Freescale Seminconductor is planning to enter the "netbook" market later this year with a system-on-a-chip design that uses the next-generation ARM Cortex-A8 processor, which should lower the cost and reduce the power consumption of these laptops.
At the 2009 CES expo, which starts the week of Jan. 5 in Las Vegas, Freescale will show off its i.MX51 SOC design, which forms the basis of the company's netbook platform. The SOC is based on the ARM Cortex-A8 processor, a low-power processor with a clock speed that can range from 600MHz to 1GHz.
The new Freescale netbook platform will hit the market later in 2009.
While Intel and its x86-based Atom platform have come to define the nascent netbook market in the last year, a number of other vendors have now begun offering other designs and new technology for this class of inexpensive laptops. In addition to Freescale, Texas Instruments and Qualcomm each have platforms for netbooks that do not use x86 processor architecture.
In addition to these companines, Advanced Micro Devices is expected to release its new "Yukon" platform for mini-notebooks soon, while Nvidia is offering a new chip set that combines its own graphics with the Intel Atom processor.

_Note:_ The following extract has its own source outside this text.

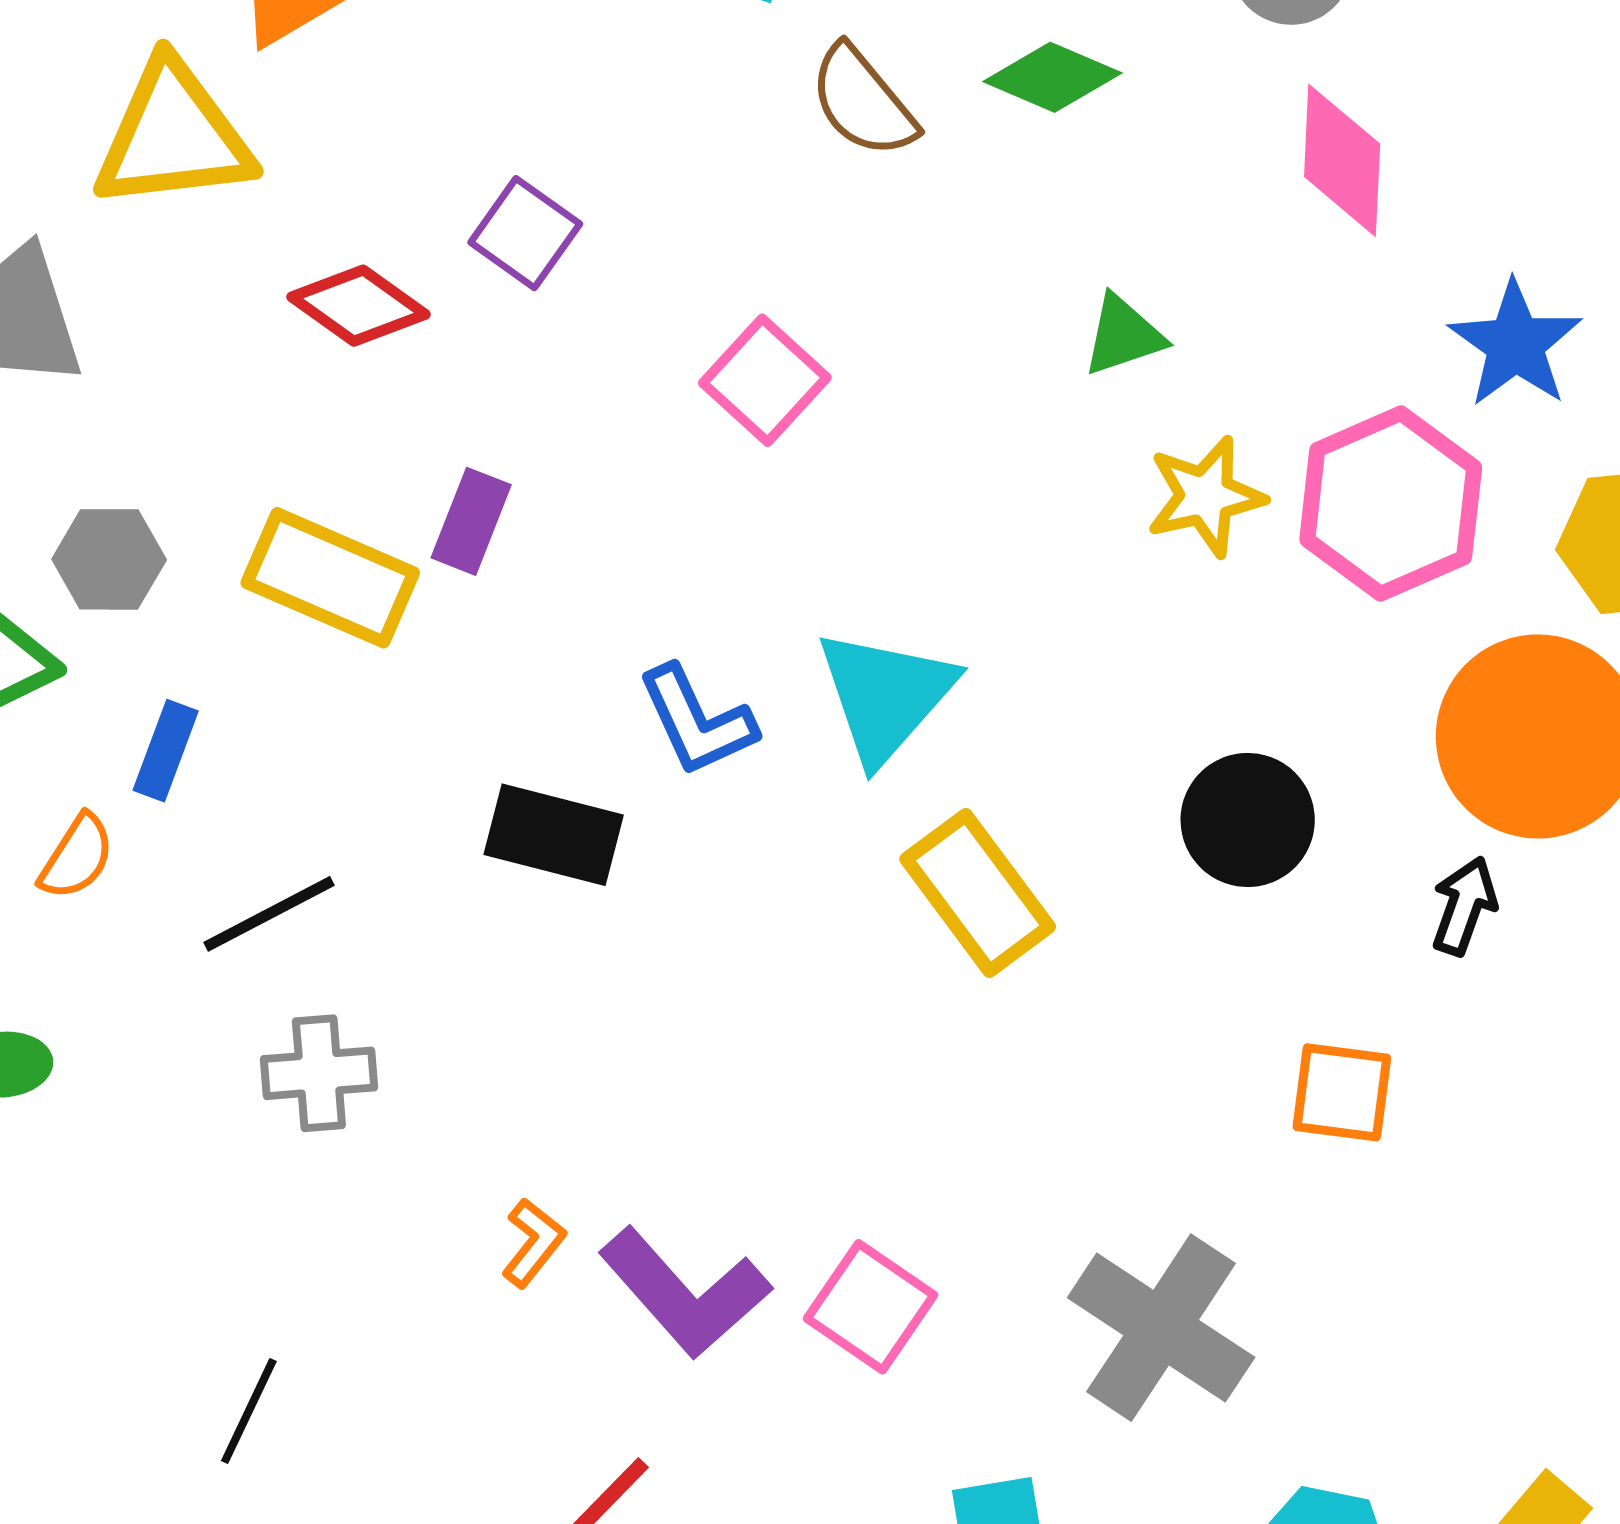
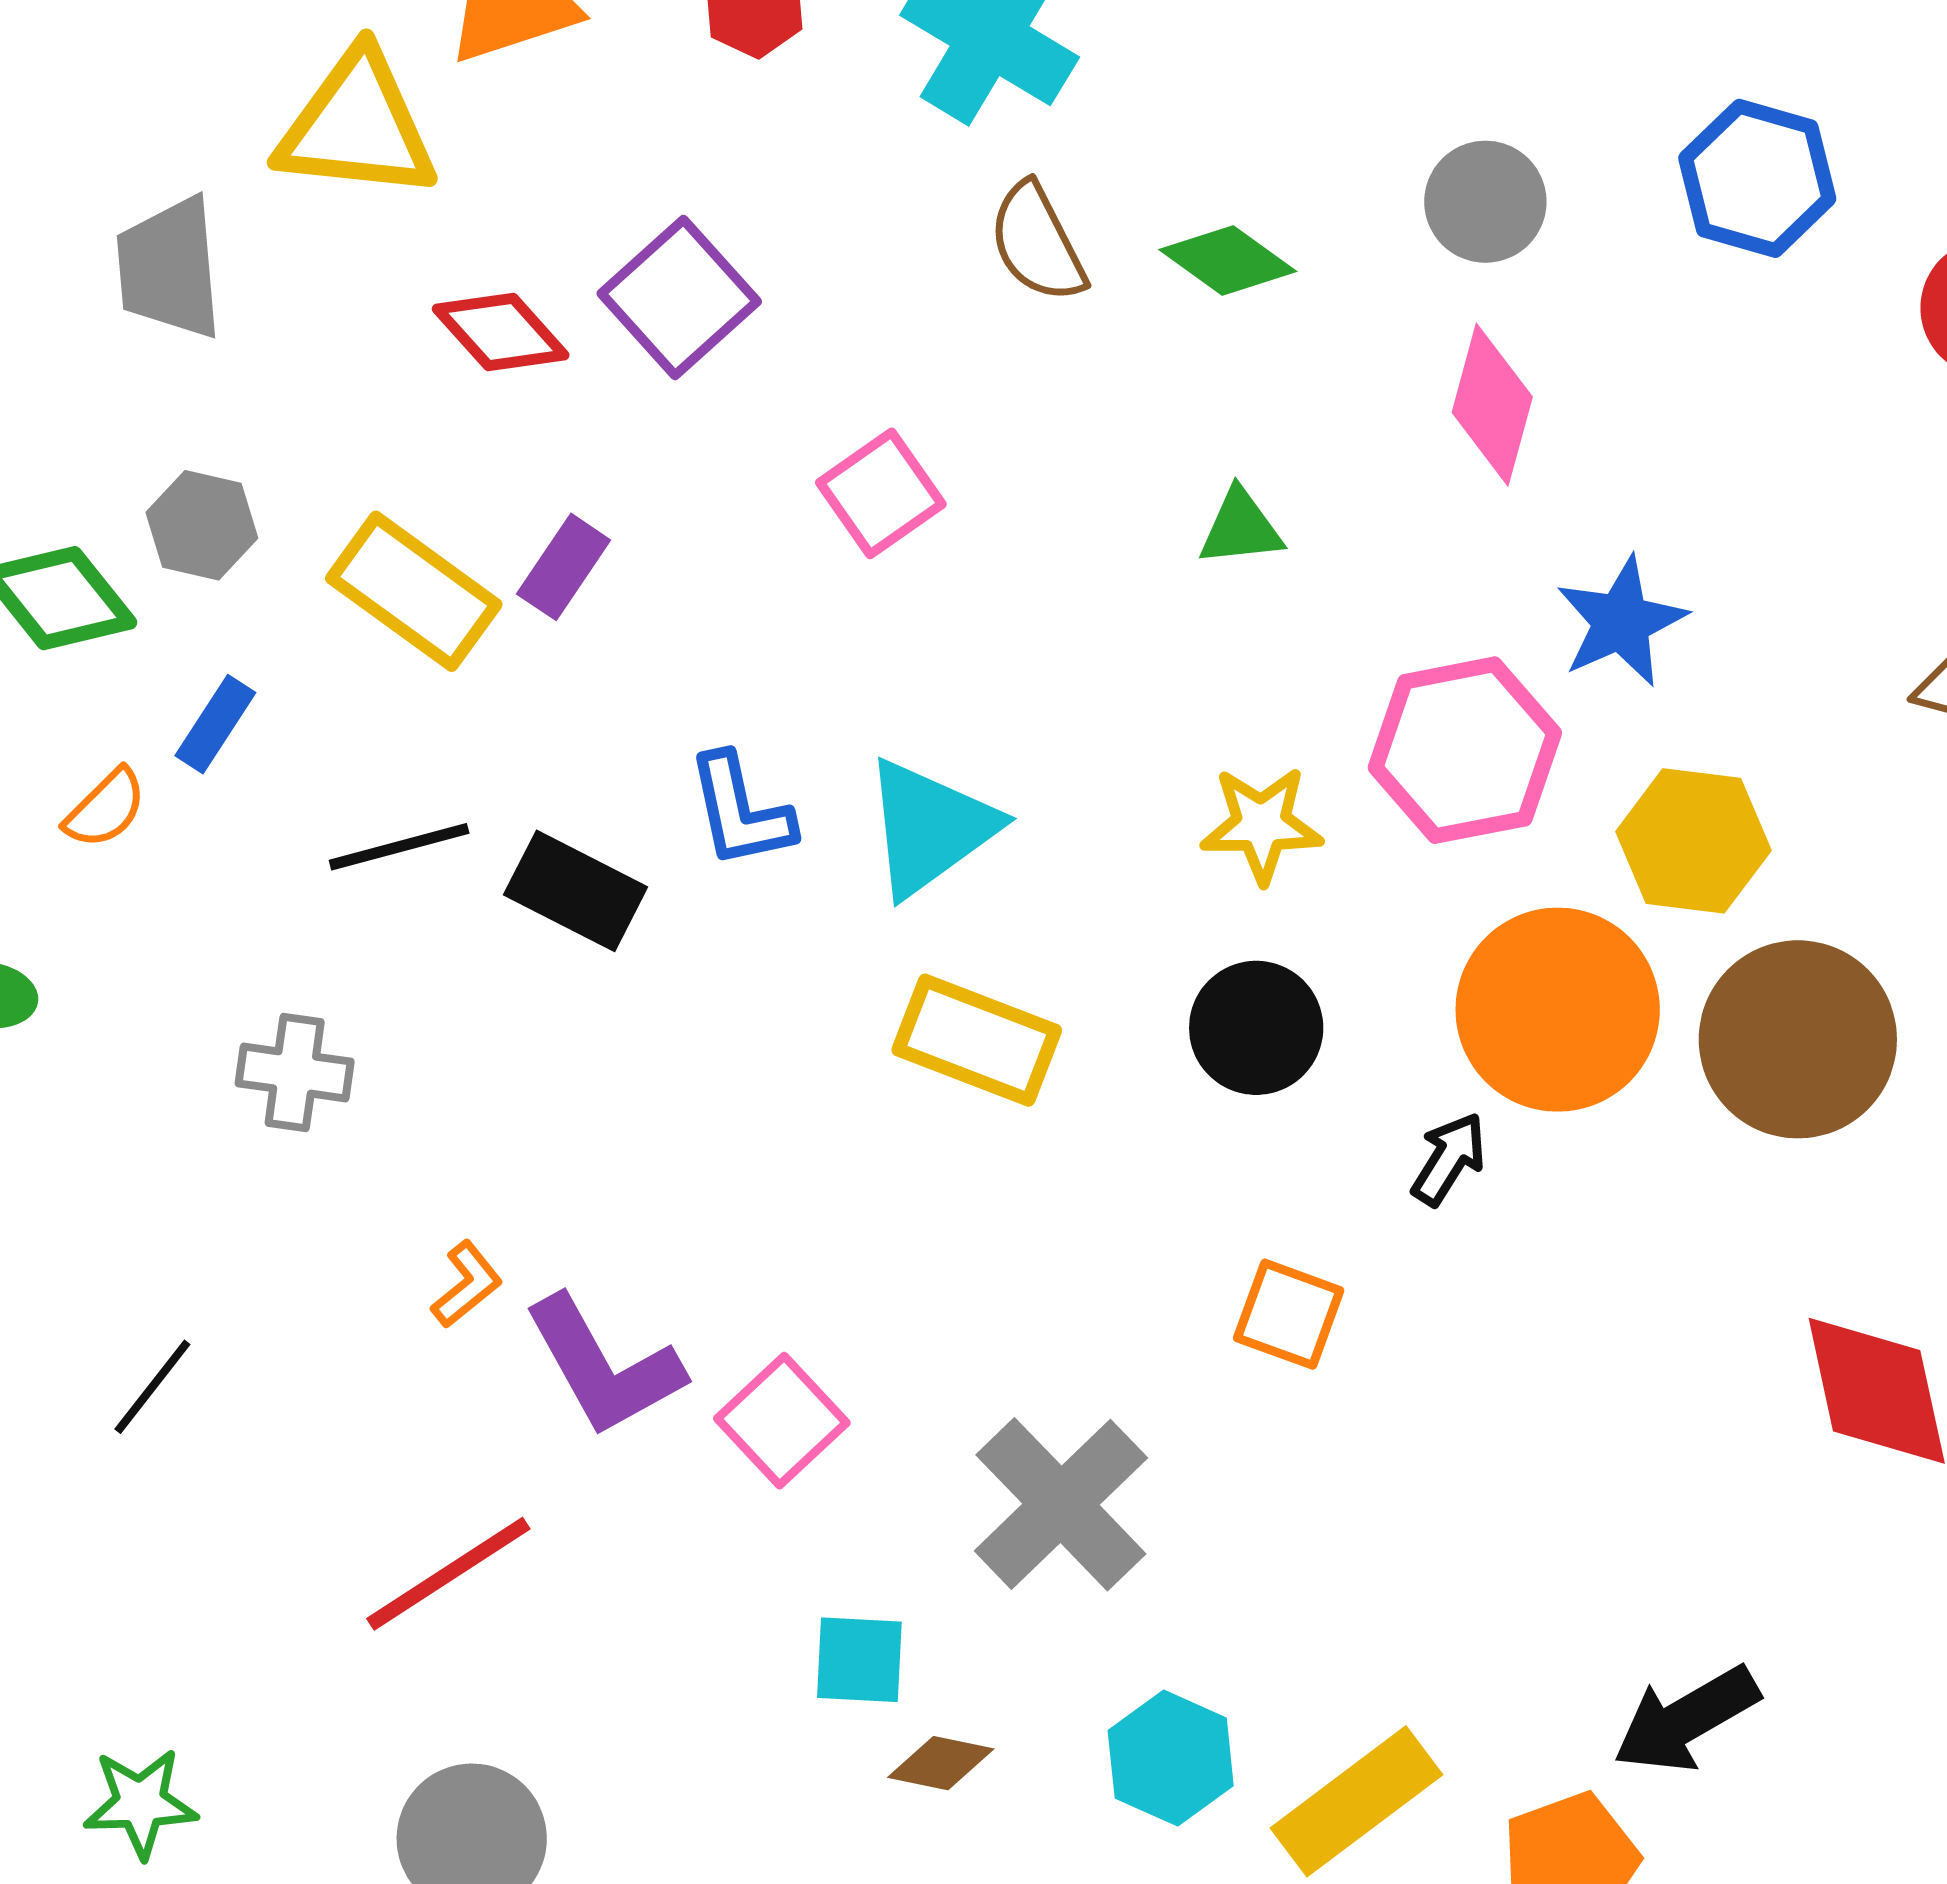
purple square: (525, 233) -> (679, 297), size x1.4
yellow star: (1206, 496) -> (1262, 825), moved
yellow rectangle: (978, 893) -> (977, 1040), turned -45
black line: (269, 914) -> (399, 847), moved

Glen Burchers, Freescale's director of Global Consumer Segment Marketing, said the goal of the new i.MX51 design is to offer consumers a netbook that costs less than $200, offers better battery life, creates a simpler user interface and has the ability to run a Linux operating system and support Mozilla's Firefox Web browser. (Freescale plans to test Google's Chrome browser later.)
At the same time, Burchers believes that Freescale is not competing with Intel's Atom chip and platform, which is based on x86 architecture and allows a netbook or mini-notebook to run Microsoft Windows and some other basic business applications. The Freescale i.MX51 SOC design is more akin to the Web browsing experience that Apple offers though its iPhone, said Burchers.
"I'm using the term netbook to designate a product that is not a computer because it's really not designed to run productivity applications," said Burchers. "Its primary function is to access the Internet. That's the distinction Intel-based platform and the ARM-based platforms."
While netbooks are designed for consumers, the growing popularity of these types of laptops helped the PC market grow in 2008, according to IDC. At the same time, low-cost mini-notebooks and netbooks are helping to drive down the overall cost of PCs, which could have an impact on the enterprise in the coming year.
At the 2009 CES, Freescale plans to show off its netbook platform, which consists of the i.MX51 SOC design, a power management chip as well as an audio codec.
The i.MX51 SOC includes the ARM Cortex-A8 processor, which is built on a 65-nanometer manufacturing process. The SOC design also supports DDR2 (double data rate 2) memory up to 200MHz, high-definition video playback, and OpenVG and OpenGL graphics cores for 2D and 3D graphics.
Besides a lower-cost netbook, Freescale is also offering a design that can consume less power and extend battery life. The new Freescale netbook platform consumes less than half a watt of power. By comparison, the Intel Atom N270 processor has a TDP - an Intel term that refers to how much heat a chip has to dissipate - of about 2.5 watts and the remainder of the Intel chip sets adds to the overall power consumption total.
While Freescale will offer a sneak peak of the i.MX51 SOC design and its netbook platform at this year's CES expo, the company will not announce any specific design wins at this point. However, Burchers said Freescale is in discussion with several OEMs.
At CES, Pegatron, the ODM (original design manufacturer) company that Asus spun off when it started making its own PCs, will show an early netbook design that uses the Freescale platform. In addition, Burchers said Freescale also has a deal with Canonica that will ensure that a new version of its Ubuntu operating system can support the i.MX51 SOC design and platform.